US Home Prices Keep Rising, Imperiling Fed’s Inflation Fight

US home prices rose a fifth straight month in June, according to lagged data released on Tuesday.

This shouldn’t come as a surprise. It’s obvious by now that America’s resale inventory shortage is putting a floor under the cost of roofs, if you will.

The irony is amusing: Elevated mortgage rates are constraining demand, but that’s more than offset by what amounts to a seller’s strike among existing homeowners. The net result is new records for prices in some parts of the country.

The S&P Case-Shiller 20-city index rose 0.92% in June, and the decline from June of 2022 was less pronounced than expected at 1.2%. Economists were looking for a 1.6% YoY drop.

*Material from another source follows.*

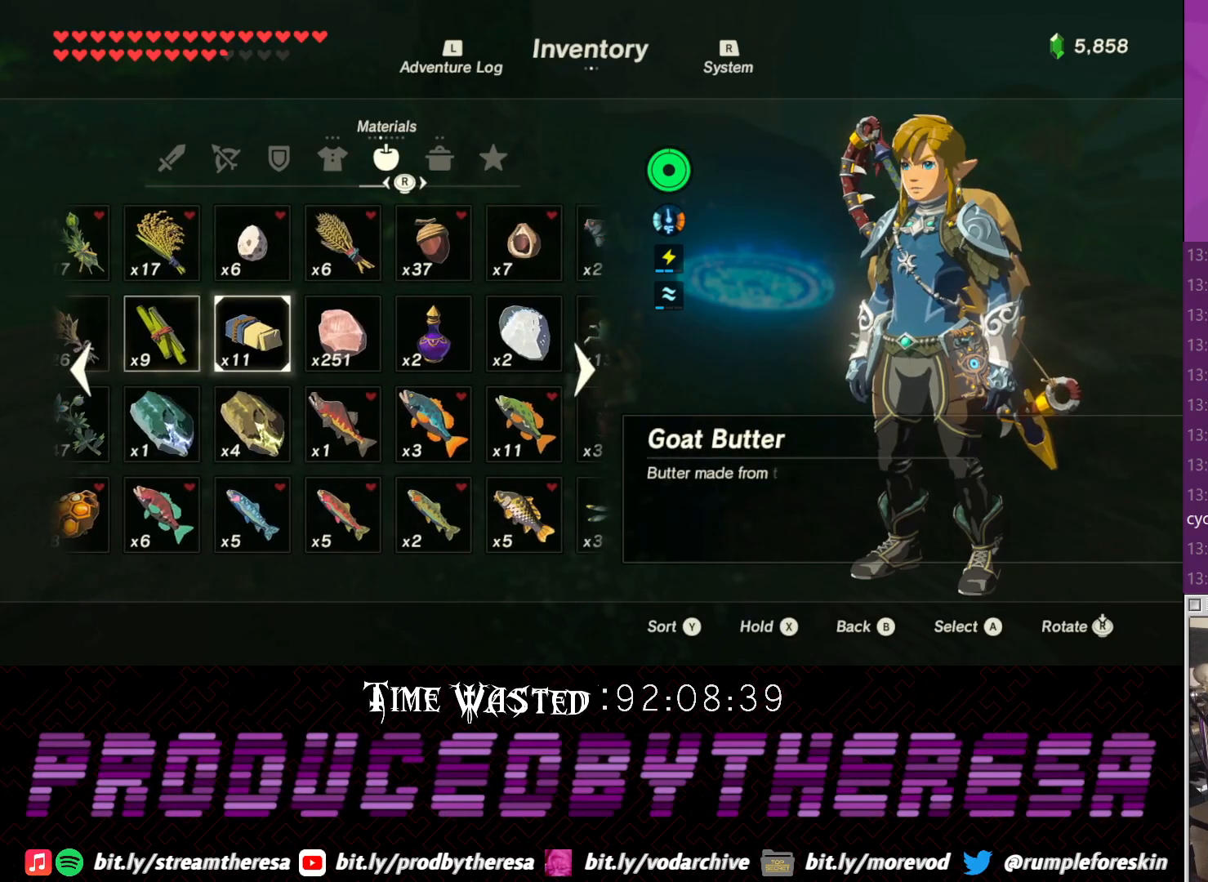
{"dt_ms": 500, "buttons": [], "left_stick": "center", "right_stick": "center", "events": [[350, "DPAD_RIGHT", "down"], [500, "DPAD_RIGHT", "up"]]}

Note that the national price index fell just 0.02% YoY. So, prices are now basically flat versus a year ago, when they were perched at records. The national gauge rose 0.65% MoM. Every major metro market logged a MoM increase. That’s been the case for four months running.

“US home prices continued to increase,” Craig Lazzara, Managing Director at S&P Dow Jones said Tuesday. The national gauge is now just 0.02% from its all-time high, and it’s up nearly 5% so far in 2023, more than the median full-year increase looking back 35 years.

“We recognize that the market’s gains could be truncated by increases in mortgage rates or by general economic weakness, but the breadth and strength of this month’s report are consistent with an optimistic view of future results,” Lazzara went on.

I guess that depends on your perspective. If you’re trying to buy, “optimistic” probably isn’t the right word for new price records.

Meanwhile, FHFA prices rose again too, although June’s 0.3% MoM gain was just half the expected increase and matched the lowest estimate from the nine lonely economists who ventured a guess. Still, it’s a streak which, when you plug in what looked like newly-adjusted data, is now in its 10th month.

FHFA also released its quarterly report on Tuesday. Prices rose 3% between Q2 2022 and 2023, and 1.7% versus Q1 of this year.

Anju Vajja, FHFA’s principal associate director of research, cited low inventory.

“While prices in a number of western states continued to decline YoY, house prices rose in all states QoQ,” Vajja said.

This is a threat to the Fed’s inflation-fighting efforts. They’re counting on shelter disinflation. To be sure, they’re going to get it in the near-term. The price data works its way through on a lag. But that same lag may work against them later if home prices keep rising.